I have implemented, in one way or another, most of the approaches outlined in Michael’s article above.
Sandro has created the ultimate Schedule Task solution, but often I work at customers that will not allow any custom code to run in their environment.
At a recent client, we ended up implementing an approach that uses the Scheduling features in BizTalk Server Feature Pack 1or 2 and the WCF SQL Adapter.
Ingredients:
- WCF-SQL Receive Location
- BizTalk Server Feature Pack 1, or preferably, Feature Pack 2 to support time zones
Step-By-Step
- Create a new WCF-SQL static one-way receive port and associated location.
Notice a critical element--that the Receive Pipeline is a Pass Through Receive. Do not attempt to disassemble this; we are going to throw it away.
- Create the associated Receive Location.

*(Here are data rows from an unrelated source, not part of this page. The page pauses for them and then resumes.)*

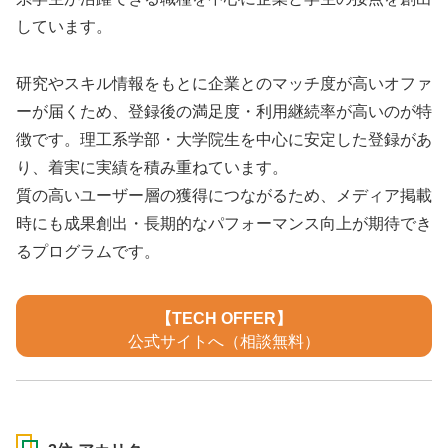
しています。
研究やスキル情報をもとに企業とのマッチ度が高いオファ
ーが届くため、登録後の満足度・利用継続率が高いのが特
徴です。理工系学部・大学院生を中心に安定した登録があ
り、着実に実績を積み重ねています。
質の高いユーザー層の獲得につながるため、メディア掲載
時にも成果創出・長期的なパフォーマンス向上が期待でき
るプログラムです。
【TECH OFFER】
公式サイトへ（相談無料）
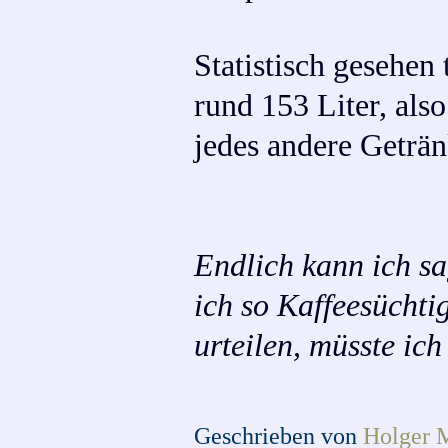
Statistisch gesehen
rund 153 Liter, als
jedes andere Geträn
Endlich kann ich sa
ich so Kaffeesücht
urteilen, müsste ic
Geschrieben von
Holger 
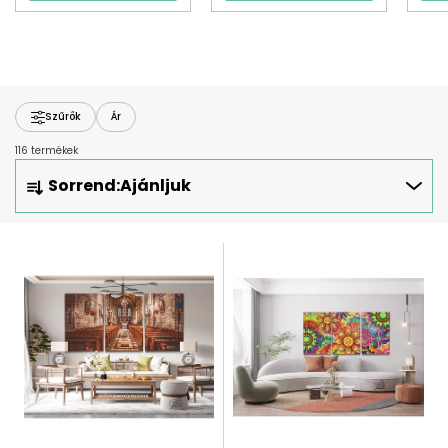
Szűrők
Ár
116 termékek
T
Sorrend:
Ajánljuk
E
R
M
T
É
E
K
R
E
M
K
É
R
K
E
E
N
K
D
L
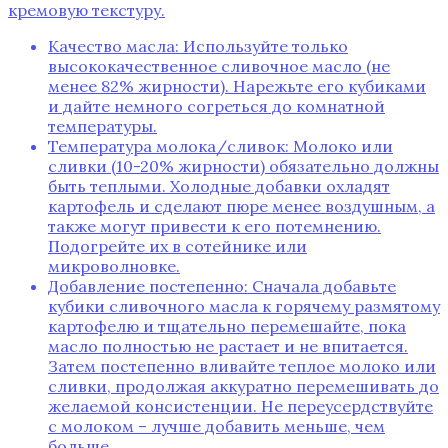
кремовую текстуру.
Качество масла: Используйте только
высококачественное сливочное масло (не
менее 82% жирности). Нарежьте его кубиками
и дайте немного согреться до комнатной
температуры.
Температура молока/сливок: Молоко или
сливки (10-20% жирности) обязательно должны
быть теплыми. Холодные добавки охладят
картофель и сделают пюре менее воздушным‚ а
также могут привести к его потемнению.
Подогрейте их в сотейнике или
микроволновке.
Добавление постепенно: Сначала добавьте
кубики сливочного масла к горячему размятому
картофелю и тщательно перемешайте‚ пока
масло полностью не растает и не впитается.
Затем постепенно вливайте теплое молоко или
сливки‚ продолжая аккуратно перемешивать до
желаемой консистенции. Не переусердствуйте
с молоком – лучше добавить меньше‚ чем
больше.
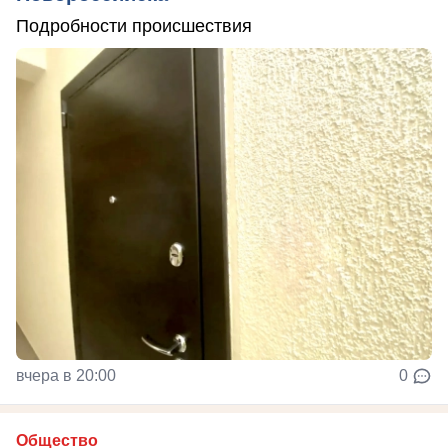
Подробности происшествия
вчера в 20:00
0
Общество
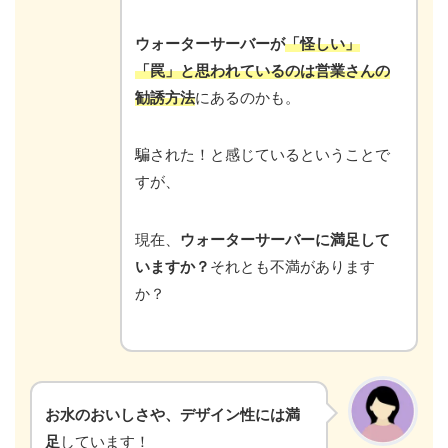
ウォーターサーバーが
「怪しい」
「罠」と思われているのは営業さんの
勧誘方法
にあるのかも。
騙された！と感じているということで
すが、
現在、
ウォーターサーバーに満足して
いますか？
それとも不満があります
か？
お水のおいしさや、デザイン性には満
足
しています！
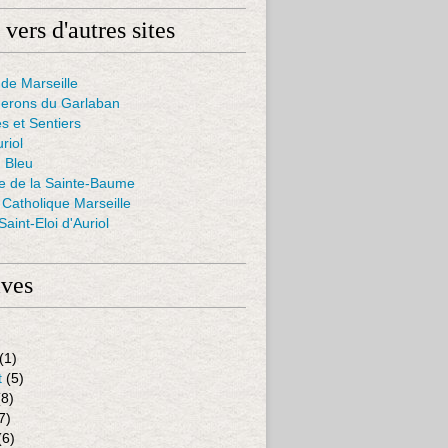
 vers d'autres sites
de Marseille
nerons du Garlaban
s et Sentiers
uriol
 Bleu
ie de la Sainte-Baume
Catholique Marseille
aint-Eloi d'Auriol
ives
(1)
t
(5)
8)
7)
(6)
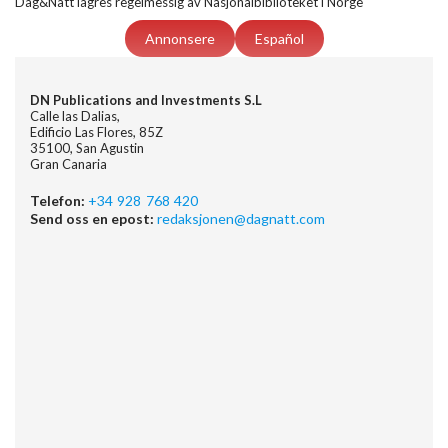
Dag&Natt lagres regelmessig av Nasjonalbiblioteket i Norge
Annonsere
Español
DN Publications and Investments S.L
Calle las Dalias,
Edificio Las Flores, 85Z
35100, San Agustin
Gran Canaria
Telefon:
+34 928 768 420
Send oss en epost:
redaksjonen@dagnatt.com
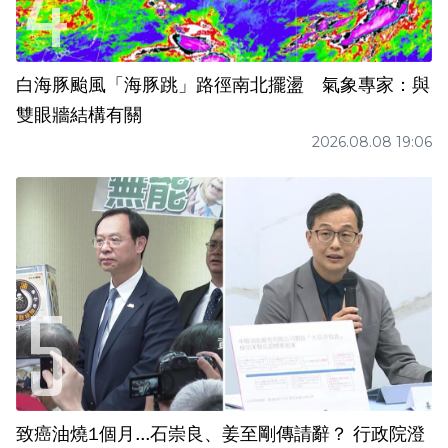
白海豚颱風「海豚跳」路徑南北擺盪 氣象專家：與
雙眼牆結構有關
2026.08.08 19:06
致癌油燒1個月...石崇良、姜至剛傳請辭？ 行政院澄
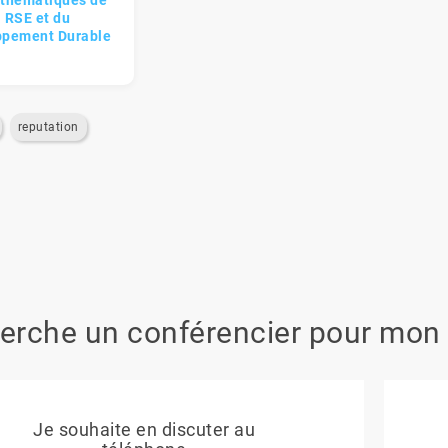
 thématiques de
a RSE et du
ppement Durable
reputation
erche un conférencier pour mon
Je souhaite en discuter au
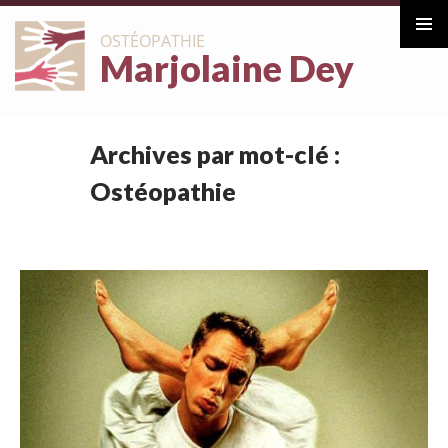
ALLER
OSTÉOPATHIE
AU
Marjolaine Dey
Menu
CONTENU
principa
Archives par mot-clé :
Ostéopathie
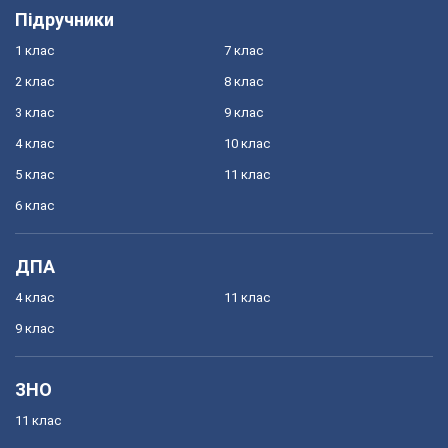
Підручники
1 клас
7 клас
2 клас
8 клас
3 клас
9 клас
4 клас
10 клас
5 клас
11 клас
6 клас
ДПА
4 клас
11 клас
9 клас
ЗНО
11 клас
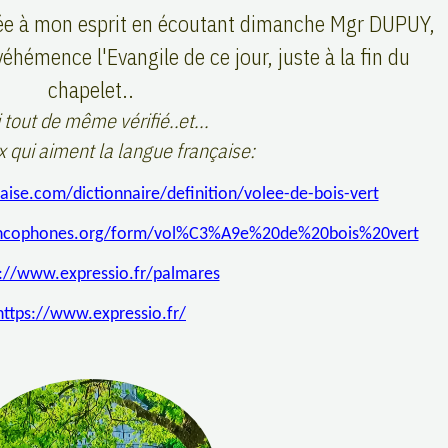
sée à mon esprit en écoutant dimanche Mgr DUPUY,
émence l'Evangile de ce jour, juste à la fin du
chapelet..
i tout de même vérifié..et...
 qui aiment la langue française:
ise.com/dictionnaire/definition/volee-de-bois-vert
rancophones.org/form/vol%C3%A9e%20de%20bois%20vert
s://www.expressio.fr/palmares
https://www.expressio.fr/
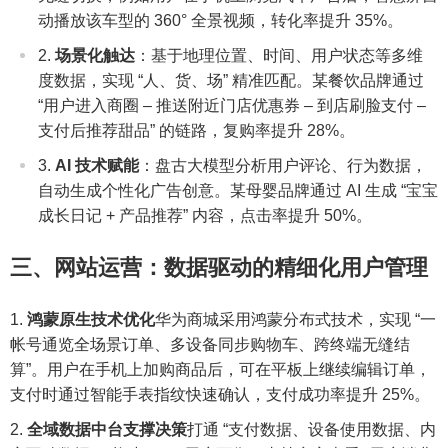
动播放该车型的 360° 全景视频，转化率提升 35%。
场景化触达
：基于地理位置、时间、用户状态等多维
度数据，实现 “人、货、场” 精准匹配。某餐饮品牌通过
“用户进入商圈 – 推送附近门店优惠券 – 到店刷脸支付 –
支付后推荐甜品” 的链路，复购率提升 28%。
AI 技术赋能
：盘古大模型分析用户评论、行为数据，
自动生成个性化广告创意。某母婴品牌通过 AI 生成 “宝宝
成长日记 + 产品推荐” 内容，点击率提升 50%。
三、网站运营：数据驱动的精细化用户管理
鸿蒙原生技术优化
华为商城采用鸿蒙分布式技术，实现 “一
帐号通览全场景订单、多设备同步购物车、跨终端无缝结
算”。用户在手机上加购商品后，可在平板上继续编辑订单，
支付时通过智能手表指纹快速确认，支付成功率提升 25%。
全域数据中台支撑决策
打通 “支付数据、设备使用数据、内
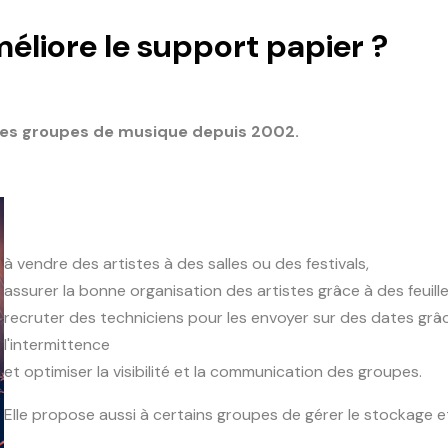
liore le support papier ?
 des groupes de musique depuis 2002.
à vendre des artistes à des salles ou des festivals,
assurer la bonne organisation des artistes grâce à des feuill
recruter des techniciens pour les envoyer sur des dates gr
l'intermittence
et optimiser la visibilité et la communication des groupes.
Elle propose aussi à certains groupes de gérer le stockage et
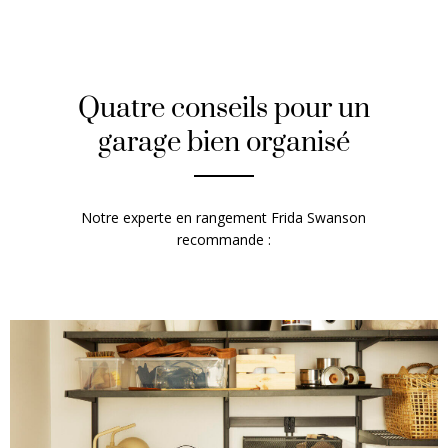
Quatre conseils pour un
garage bien organisé
Notre experte en rangement Frida Swanson
recommande :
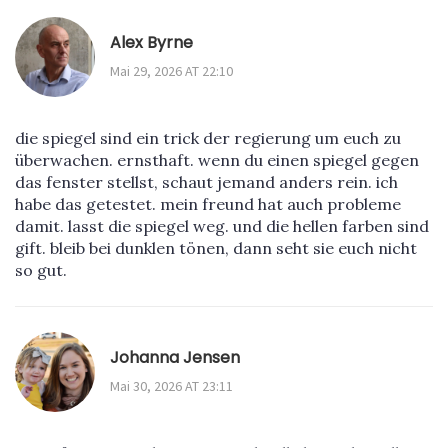
Alex Byrne
Mai 29, 2026 AT 22:10
die spiegel sind ein trick der regierung um euch zu
überwachen. ernsthaft. wenn du einen spiegel gegen
das fenster stellst, schaut jemand anders rein. ich
habe das getestet. mein freund hat auch probleme
damit. lasst die spiegel weg. und die hellen farben sind
gift. bleib bei dunklen tönen, dann seht sie euch nicht
so gut.
Johanna Jensen
Mai 30, 2026 AT 23:11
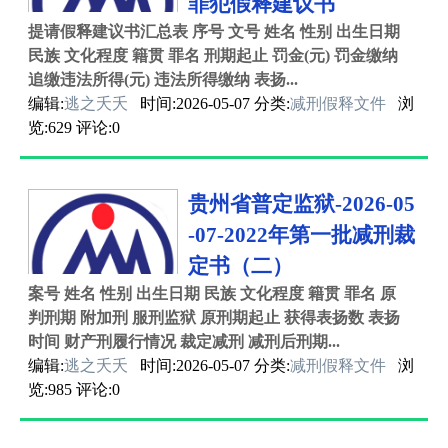
罪犯假释建议书
提请假释建议书汇总表 序号 文号 姓名 性别 出生日期
民族 文化程度 籍贯 罪名 刑期起止 罚金(元) 罚金缴纳
追缴违法所得(元) 违法所得缴纳 表扬...
编辑:
逃之夭夭
时间:2026-05-07 分类:
减刑假释文件
浏
览:629 评论:0
贵州省普定监狱-2026-05
-07-2022年第一批减刑裁
定书（二）
案号 姓名 性别 出生日期 民族 文化程度 籍贯 罪名 原
判刑期 附加刑 服刑监狱 原刑期起止 获得表扬数 表扬
时间 财产刑履行情况 裁定减刑 减刑后刑期...
编辑:
逃之夭夭
时间:2026-05-07 分类:
减刑假释文件
浏
览:985 评论:0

Now comes the tricky part… the WCF-SQL Configuration.
- Connect to a database
Go ahead and point at the BizTalk Management Database. The BizTalk Service Account always has access to this, so you won’t need to go through any security configuration.
- And the tricky part here is, create a polling data available statement that always returns a non-zero value, but never actually hits the database.
Then, create the polling statement that returns something. We don’t care what it is.
PolledDataAvailableStatement: SELECT 1 as PollData
PollingIntervalInSeconds: Set this to about 5 minutes, or something fairly large. We want only one PollStatement to occur during the polling window.
PollingStatement: Select 1 as PollStatement
Ok, so now we have a Receive location that will always fire, at the beginning of a polling window.
Later, we have to carefully make the polling window small, less than the PollingIntervalInSeconds so that it only fires once in the window.
- Now we configure the Polling Schedule. Here are the default settings.
We need to enable the Schedule. Verify that the Start date is enabled, and is a date prior to the Start that I want to set.
- In this example, I want this to fire every weekday, at 9:00 AM Central European Standard Time, with an adjustment for Daylight Savings Time:
Now, this schedule will fire only once, at 9:00 AM on a weekday.
The output message is a simple XML statement, that contains the value "1" from the Polling statement. You should have your downstream component fire, consume a generic XML Document, and ignore the content; just run when it receives an event from a message for BTS.ReceiveLocation == "Schedule1 Receive Port".
I believe that this approach handles most of the requirements for scheduling events in BizTalk in a highly reliable, controlled manner.
Here is the list of scenarios from Toon’s article, and I see this approach can handle each one:
- Send a specific message every x seconds / minutes.
- Trigger a process every x seconds / minutes.
- Poll a rest endpoint every x seconds / minutes.